I would NOT want to deal with this as a game mechanic.

A Fighter and his Wizard friend are fighting an enemy Wizard. Then EW turns invisible. The FW does likewise. The fighter then miserably fails both spot checks to figure out where the wizards are. But suddenly a wizard is casting a spell next to him, so he can take an AoO. Let's even make it a non-verbal spell, so the Fighter can't recognize his friend's voice.

Now, OUT OF GAME, I've got 2 players, one of whom turned invisible, and ran up and cast a protection spell on his ally. Now, my players and I have to argue about whether or not its feasible for his character to attack the spell caster, or whether he expects his friend to cast a spell on him so he'll allow it.

This is bad, because the PLAYER KNOWS that his friend cast a spell on him, but he has to play as if he doesn't have that knowledge. And I certainly don't feel like having any invisible character pass me notes describing what they're doing so no one in the party has a clue what's going on.

As a DM, I would NOT want to deal with this.

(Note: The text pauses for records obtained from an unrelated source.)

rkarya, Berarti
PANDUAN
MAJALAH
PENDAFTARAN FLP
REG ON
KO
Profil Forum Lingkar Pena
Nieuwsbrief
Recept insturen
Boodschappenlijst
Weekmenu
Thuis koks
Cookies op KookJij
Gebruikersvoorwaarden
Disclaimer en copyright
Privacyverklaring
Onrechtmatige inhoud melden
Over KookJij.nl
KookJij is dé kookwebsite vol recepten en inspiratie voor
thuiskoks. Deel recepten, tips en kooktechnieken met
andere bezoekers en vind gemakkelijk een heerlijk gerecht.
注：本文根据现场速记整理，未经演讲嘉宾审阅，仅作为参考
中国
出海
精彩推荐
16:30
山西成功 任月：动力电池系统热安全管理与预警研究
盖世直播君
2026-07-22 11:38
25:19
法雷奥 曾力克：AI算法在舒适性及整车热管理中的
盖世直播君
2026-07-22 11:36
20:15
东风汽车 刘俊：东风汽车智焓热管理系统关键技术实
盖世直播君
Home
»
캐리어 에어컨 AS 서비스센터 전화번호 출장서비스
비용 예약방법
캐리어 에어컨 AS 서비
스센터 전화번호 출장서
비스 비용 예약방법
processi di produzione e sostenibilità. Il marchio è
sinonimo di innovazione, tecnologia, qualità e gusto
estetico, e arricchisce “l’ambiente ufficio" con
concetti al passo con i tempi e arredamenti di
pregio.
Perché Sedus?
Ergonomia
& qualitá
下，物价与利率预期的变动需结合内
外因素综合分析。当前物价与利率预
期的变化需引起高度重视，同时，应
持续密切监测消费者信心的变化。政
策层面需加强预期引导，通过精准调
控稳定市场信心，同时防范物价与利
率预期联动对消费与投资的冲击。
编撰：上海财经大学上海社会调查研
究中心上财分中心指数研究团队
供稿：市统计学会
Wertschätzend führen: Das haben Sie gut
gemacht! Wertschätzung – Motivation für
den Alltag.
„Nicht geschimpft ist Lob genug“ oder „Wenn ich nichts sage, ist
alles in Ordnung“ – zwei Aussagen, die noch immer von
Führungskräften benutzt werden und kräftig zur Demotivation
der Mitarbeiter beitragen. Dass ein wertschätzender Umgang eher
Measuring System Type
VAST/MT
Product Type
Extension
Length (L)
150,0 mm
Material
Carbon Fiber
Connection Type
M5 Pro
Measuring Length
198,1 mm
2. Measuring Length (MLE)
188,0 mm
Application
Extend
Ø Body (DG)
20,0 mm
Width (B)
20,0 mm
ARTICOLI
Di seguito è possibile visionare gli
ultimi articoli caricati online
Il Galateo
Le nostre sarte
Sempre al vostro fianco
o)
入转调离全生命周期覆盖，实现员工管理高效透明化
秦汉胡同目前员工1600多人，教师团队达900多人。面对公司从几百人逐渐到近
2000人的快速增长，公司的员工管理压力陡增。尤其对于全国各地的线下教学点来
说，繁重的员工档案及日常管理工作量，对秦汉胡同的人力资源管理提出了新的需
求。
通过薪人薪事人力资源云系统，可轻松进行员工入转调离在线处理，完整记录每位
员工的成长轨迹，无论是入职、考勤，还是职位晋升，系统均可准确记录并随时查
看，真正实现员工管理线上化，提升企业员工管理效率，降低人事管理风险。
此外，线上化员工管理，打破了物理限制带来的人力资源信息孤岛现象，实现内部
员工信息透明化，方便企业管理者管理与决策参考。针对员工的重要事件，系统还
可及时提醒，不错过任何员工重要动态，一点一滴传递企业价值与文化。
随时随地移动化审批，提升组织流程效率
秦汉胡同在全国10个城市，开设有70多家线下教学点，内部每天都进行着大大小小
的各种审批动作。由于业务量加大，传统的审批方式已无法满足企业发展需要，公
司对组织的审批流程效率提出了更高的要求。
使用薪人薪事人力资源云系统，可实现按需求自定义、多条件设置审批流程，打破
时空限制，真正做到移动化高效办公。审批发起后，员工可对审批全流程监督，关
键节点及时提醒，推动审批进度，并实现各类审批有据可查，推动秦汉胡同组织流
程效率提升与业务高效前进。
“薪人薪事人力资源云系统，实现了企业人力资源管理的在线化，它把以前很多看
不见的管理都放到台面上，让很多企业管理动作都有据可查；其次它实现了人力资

It's simpler just to say that Invisible opponents do not provoke AoO. I wouldn't even say that a bull rush, disarm attempt, or grapple check would provoke one. This is namely because you make your AoO BEFORE the action of the provoker finishes... thus you see someone about to grapple you, and you make a stab at him with your sword before he can get ahold on you and start the grapple. The wizard reaches into his component pouch to start casting a spell, and the fighter sees the wizard lower his quarterstaff a bit, and stabs at the opening.

If 3.5 came up with some concrete rules on dealing with invisible opponents and AoO, I'd go with them, assuming they're less complex than grappling rules currently are. ;)

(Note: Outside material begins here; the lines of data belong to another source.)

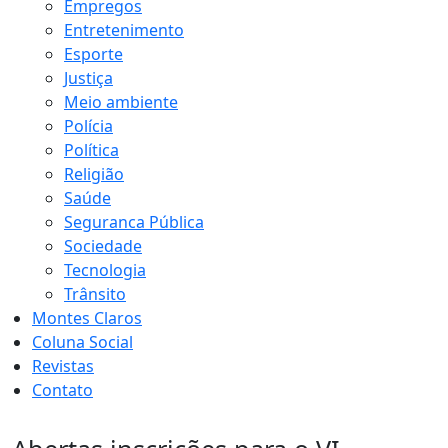
Empregos
Entretenimento
Esporte
Justiça
Meio ambiente
Polícia
Política
Religião
Saúde
Seguranca Pública
Sociedade
Tecnologia
Trânsito
Montes Claros
Coluna Social
Revistas
Contato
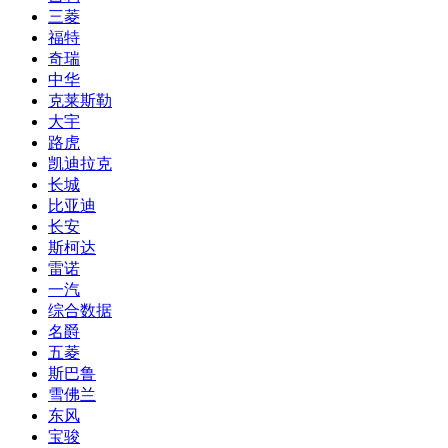
三菱
福特
奇瑞
中华
克莱斯勒
大宇
路虎
凯迪拉克
长城
比亚迪
长安
斯柯达
雷诺
一汽
综合数据
名爵
五菱
斯巴鲁
雪佛兰
东风
宝骏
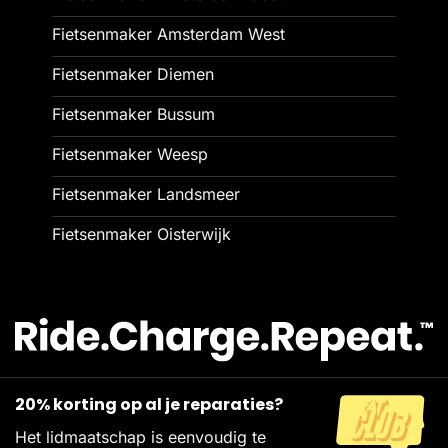
Fietsenmaker Amsterdam West
Fietsenmaker Diemen
Fietsenmaker Bussum
Fietsenmaker Weesp
Fietsenmaker Landsmeer
Fietsenmaker Oisterwijk
20% korting op al je reparaties?
Het lidmaatschap is eenvoudig te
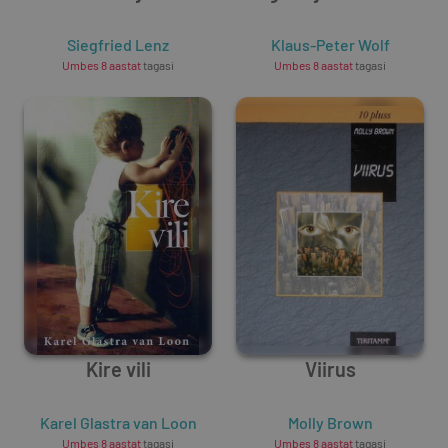
Siegfried Lenz
Klaus-Peter Wolf
Umbes 8 aastat
tagasi
Umbes 8 aastat
tagasi
Kire vili
Viirus
Karel Glastra van Loon
Molly Brown
Umbes 8 aastat
tagasi
Umbes 8 aastat
tagasi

For the record, my personal view of AoO, like Hypersmurf was saying, is attacking openings in a person's defenses. Attack rolls DO mean more than one swing of the sword and such however. I view an AoO by saying that when someone drops their defenses, you begin concentrating your swings on that area, thus taking advantage of the OPPORTUNITY to get in an attack... hense the name. ;)

But we could debate this all year, as Hyper and Loki pointed out... those are just my thoughts.
 

Hypersmurf

Moderatarrrrh...
In other words, how do you handle it when a character detects an invisible AoO-provoking character? Do you just depend on the roleplaying capacity of your players, or do you impose an additional check to determine if they identify their ally correctly, or do you just make 'em swing away, or what?

I'm fortunate in that the party I DM that has a sorcerer with invisibility is a PbEM party, and in my FTF game they haven't really used the spell.

So I can send someone a private email saying "An AoO has been provoked. Wanna take it?"

... and they don't know who or how it's been provoked.

It's much more fiddly in a FTF situation.

-Hyp.
 

LokiDR

First Post
Murrdox said:
I think this is one reason that I'm going to say that Invisible creatures don't provoke AoO...

I would NOT want to deal with this as a game mechanic.

For the record, my personal view of AoO, like Hypersmurf was saying, is attacking openings in a person's defenses. Attack rolls DO mean more than one swing of the sword and such however. I view an AoO by saying that when someone drops their defenses, you begin concentrating your swings on that area, thus taking advantage of the OPPORTUNITY to get in an attack... hense the name. ;)

Actually, Hyp would say the person dropped their defense and one of your multiple swings that would not have otherwise hit gets a chance to.

The problem is that turning invisibility into immunity from AoOs is that it turns a usefull second level spell into a very powerful spell. Invis is already powerful. Removing AoOs slides into breaking game balance. If you want that simplicity, you might want to change the level of the spell.